-- WORK INSTRUCTIONS --
Reproduce the data word for word, starting with the line that contains "Malwettbewerb 2024" and going on through the last line of the data. Leave the pictures out of your answer.

(Data records)
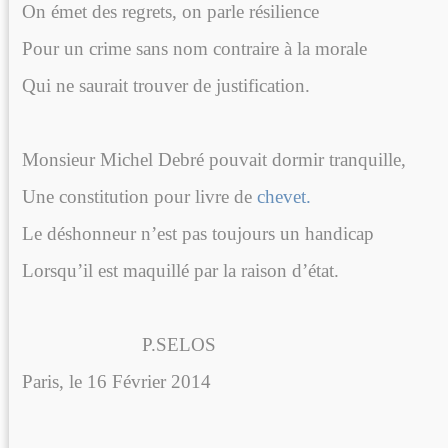
On émet des regrets, on parle résilience
Pour un crime sans nom contraire à la morale
Qui ne saurait trouver de justification.
Monsieur Michel Debré pouvait dormir tranquille,
Une constitution pour livre de
chevet.
Le déshonneur n’est pas toujours un handicap
Lorsqu’il est maquillé par la raison d’état.
P.SELOS
Paris, le 16 Février 2014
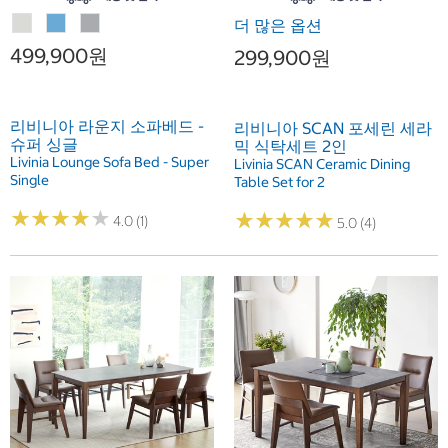
더 많은 옵션
499,900원
299,900원
리비니아 라운지 소파베드 -
리비니아 SCAN 포세린 세라
슈퍼 싱글
믹 식탁세트 2인
Livinia Lounge Sofa Bed - Super
Livinia SCAN Ceramic Dining
Single
Table Set for 2
★
★
★
★
★
★
★
★
★
★
★
★
★
★
★
★
★
★
★
★
4.0 (1)
5.0 (4)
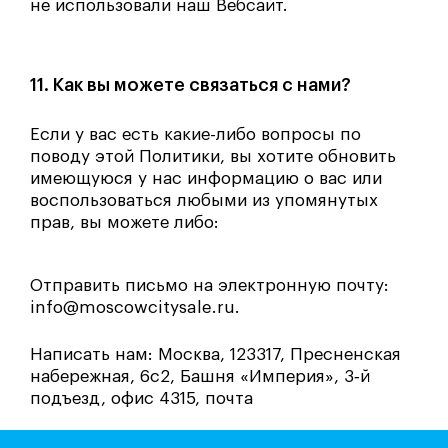
не использовали наш Вебсайт.
11. Как вы можете связаться с нами?
Если у вас есть какие-либо вопросы по
поводу этой Политики, вы хотите обновить
имеющуюся у нас информацию о вас или
воспользоваться любыми из упомянутых
прав, вы можете либо:
Отправить письмо на электронную почту:
info@moscowcitysale.ru.
Написать нам: Москва, 123317, Пресненская
набережная, 6с2, Башня «Империя», 3‑й
подъезд, офис 4315, почта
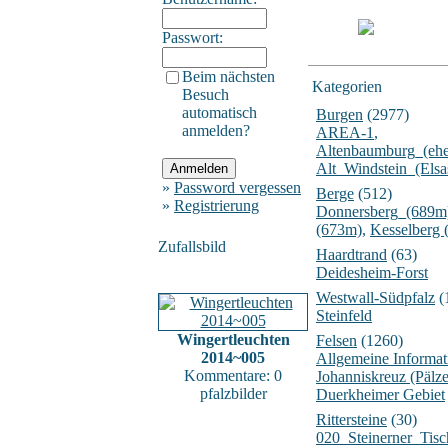
Passwort:
Beim nächsten
Kategorien
Besuch
automatisch
Burgen
(2977)
anmelden?
AREA-1
,
Altenbaumburg_(ehe
Alt_Windstein_(Elsa
»
Password vergessen
Berge
(512)
»
Registrierung
Donnersberg_(689m
(673m)
,
Kesselberg 
Zufallsbild
Haardtrand
(63)
Deidesheim-Forst
Westwall-Südpfalz
(
Steinfeld
Wingertleuchten
Felsen
(1260)
2014~005
Allgemeine Informat
Kommentare: 0
Johanniskreuz (Pälz
pfalzbilder
Duerkheimer Gebiet
Rittersteine
(30)
020_Steinerner_Tisc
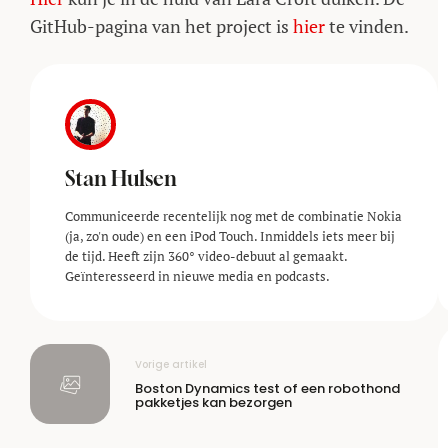
GitHub-pagina van het project is
hier
te vinden.
Stan Hulsen
Communiceerde recentelijk nog met de combinatie Nokia
(ja, zo'n oude) en een iPod Touch. Inmiddels iets meer bij
de tijd. Heeft zijn 360° video-debuut al gemaakt.
Geïnteresseerd in nieuwe media en podcasts.
Vorige artikel
Boston Dynamics test of een robothond
pakketjes kan bezorgen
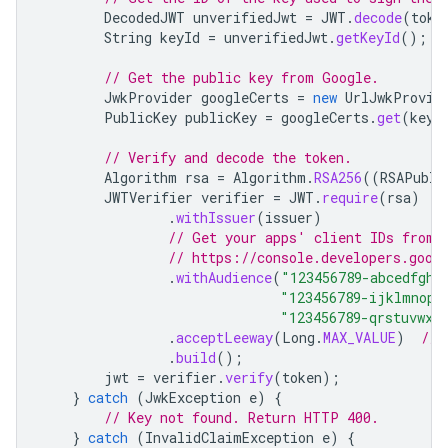
DecodedJWT
unverifiedJwt
=
JWT
.
decode
(
toke
String
keyId
=
unverifiedJwt
.
getKeyId
();
// Get the public key from Google.
JwkProvider
googleCerts
=
new
UrlJwkProvid
PublicKey
publicKey
=
googleCerts
.
get
(
keyI
// Verify and decode the token.
Algorithm
rsa
=
Algorithm
.
RSA256
((
RSAPubli
JWTVerifier
verifier
=
JWT
.
require
(
rsa
)
.
withIssuer
(
issuer
)
// Get your apps' client IDs from 
// https://console.developers.goog
.
withAudience
(
"123456789-abcedfgh.
"123456789-ijklmnop.
"123456789-qrstuvwx.
.
acceptLeeway
(
Long
.
MAX_VALUE
)
// 
.
build
();
jwt
=
verifier
.
verify
(
token
);
}
catch
(
JwkException
e
)
{
// Key not found. Return HTTP 400.
}
catch
(
InvalidClaimException
e
)
{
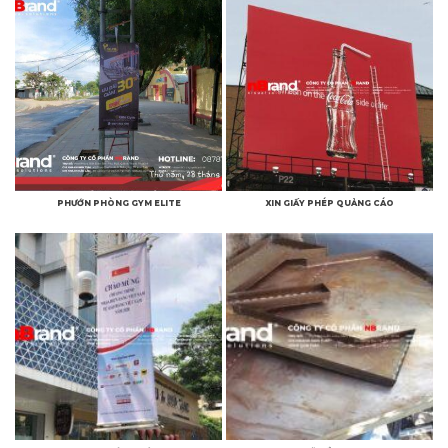
PHƯỚN PHÒNG GYM ELITE
XIN GIẤY PHÉP QUẢNG CÁO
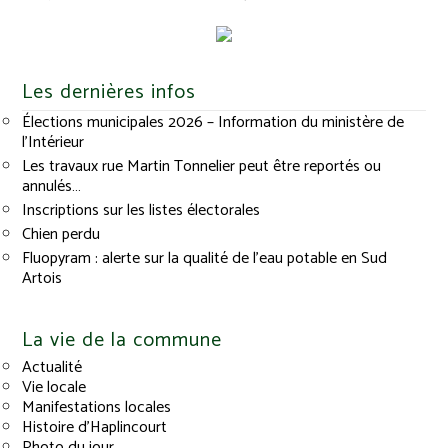
Les dernières infos
Élections municipales 2026 – Information du ministère de
l’Intérieur
Les travaux rue Martin Tonnelier peut être reportés ou
annulés…
Inscriptions sur les listes électorales
Chien perdu
Fluopyram : alerte sur la qualité de l’eau potable en Sud
Artois
La vie de la commune
Actualité
Vie locale
Manifestations locales
Histoire d’Haplincourt
Photo du jour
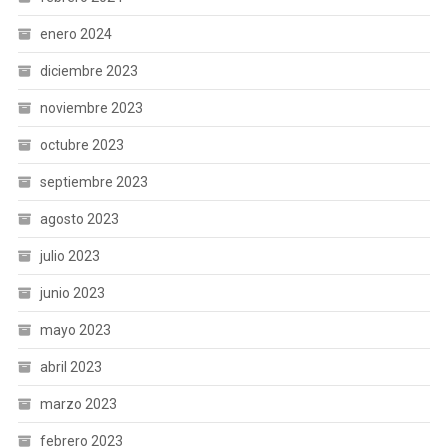
enero 2024
diciembre 2023
noviembre 2023
octubre 2023
septiembre 2023
agosto 2023
julio 2023
junio 2023
mayo 2023
abril 2023
marzo 2023
febrero 2023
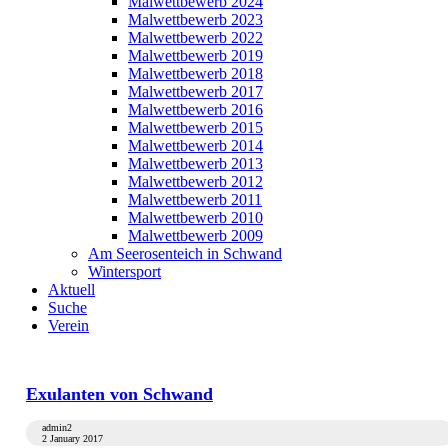
Malwettbewerb 2024
Malwettbewerb 2023
Malwettbewerb 2022
Malwettbewerb 2019
Malwettbewerb 2018
Malwettbewerb 2017
Malwettbewerb 2016
Malwettbewerb 2015
Malwettbewerb 2014
Malwettbewerb 2013
Malwettbewerb 2012
Malwettbewerb 2011
Malwettbewerb 2010
Malwettbewerb 2009
Am Seerosenteich in Schwand
Wintersport
Aktuell
Suche
Verein
Exulanten von Schwand
admin2
2 January 2017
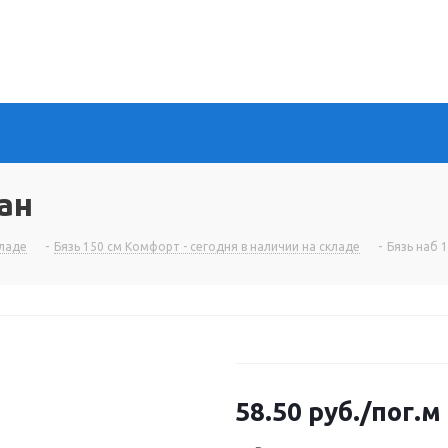
ан
кладе
-
Бязь 150 см Комфорт - сегодня в наличии на складе
-
Бязь наб 
58.50
руб.
/пог.м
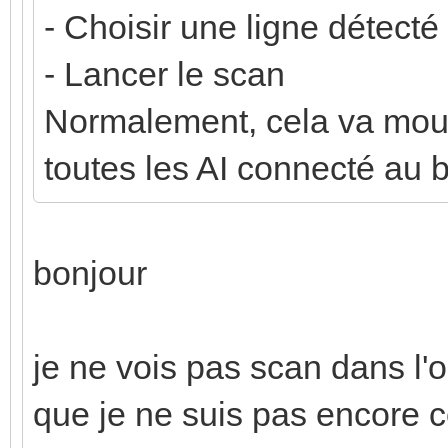
- Choisir une ligne détecté
- Lancer le scan
Normalement, cela va moulin
toutes les AI connecté au 
bonjour
je ne vois pas scan dans l'o
que je ne suis pas encore 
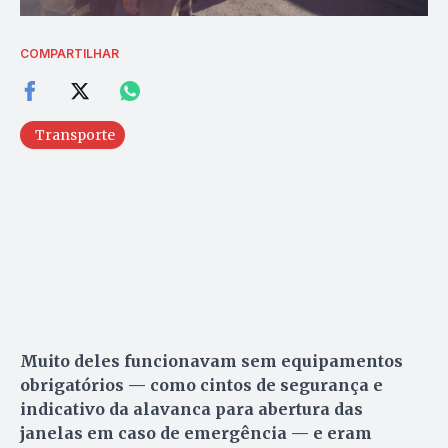
COMPARTILHAR
Transporte
Muito deles funcionavam sem equipamentos
obrigatórios — como cintos de segurança e
indicativo da alavanca para abertura das
janelas em caso de emergência — e eram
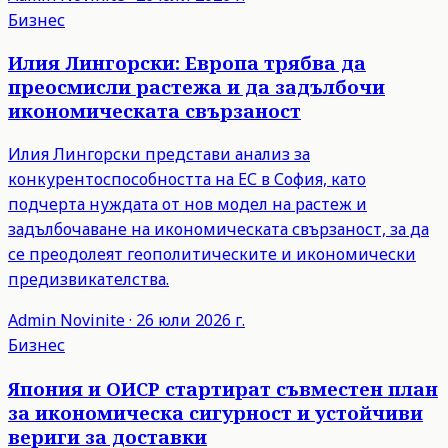
Бизнес
Илия Лингорски: Европа трябва да
преосмисли растежа и да задълбочи
икономическата свързаност
Илия Лингорски представи анализ за
конкурентоспособността на ЕС в София, като
подчерта нуждата от нов модел на растеж и
задълбочаване на икономическата свързаност, за да
се преодолеят геополитическите и икономически
предизвикателства.
Admin
Novinite
·
26 юли 2026 г.
Бизнес
Япония и ОИСР стартират съвместен план
за икономическа сигурност и устойчиви
вериги за доставки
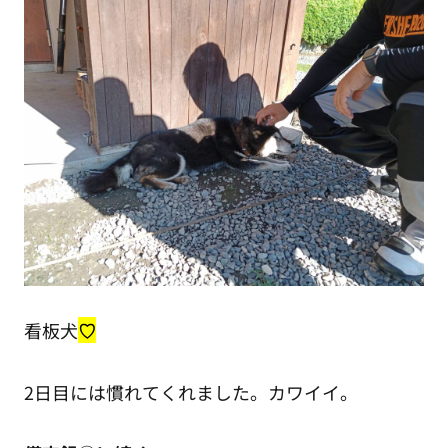
看板犬
♡
2日目には慣れてくれました。カワイイ。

-- SOLUTION BELOW --
Malwettbewerb 2024
Malwettbewerb 2023
Malwettbewerb 2022
Malwettbewerb 2019
Malwettbewerb 2018
Malwettbewerb 2017
Malwettbewerb 2016
Malwettbewerb 2015
Malwettbewerb 2014
Malwettbewerb 2013
Malwettbewerb 2012
Malwettbewerb 2011
Malwettbewerb 2010
Malwettbewerb 2009
Am Seerosenteich in Schwand
Wintersport
Aktuell
Suche
Verein
Exulanten von Schwand
admin2
2 January 2017
ан
кладе
-
Бязь 150 см Комфорт - сегодня в наличии на складе
-
Бязь наб 
58.50
руб.
/пог.м
- Choisir une ligne détecté
- Lancer le scan
Normalement, cela va moulin
toutes les AI connecté au 
bonjour
je ne vois pas scan dans l'o
que je ne suis pas encore 
COMPARTILHAR
Transporte
Muito deles funcionavam sem equipamentos
obrigatórios — como cintos de segurança e
indicativo da alavanca para abertura das
janelas em caso de emergência — e eram
Бизнес
Илия Лингорски: Европа трябва да
преосмисли растежа и да задълбочи
икономическата свързаност
Илия Лингорски представи анализ за
конкурентоспособността на ЕС в София, като
подчерта нуждата от нов модел на растеж и
задълбочаване на икономическата свързаност, за да
се преодолеят геополитическите и икономически
предизвикателства.
Admin
Novinite
·
26 юли 2026 г.
Бизнес
Япония и ОИСР стартират съвместен план
за икономическа сигурност и устойчиви
вериги за доставки
看板犬
♡
2日目には慣れてくれました。カワイイ。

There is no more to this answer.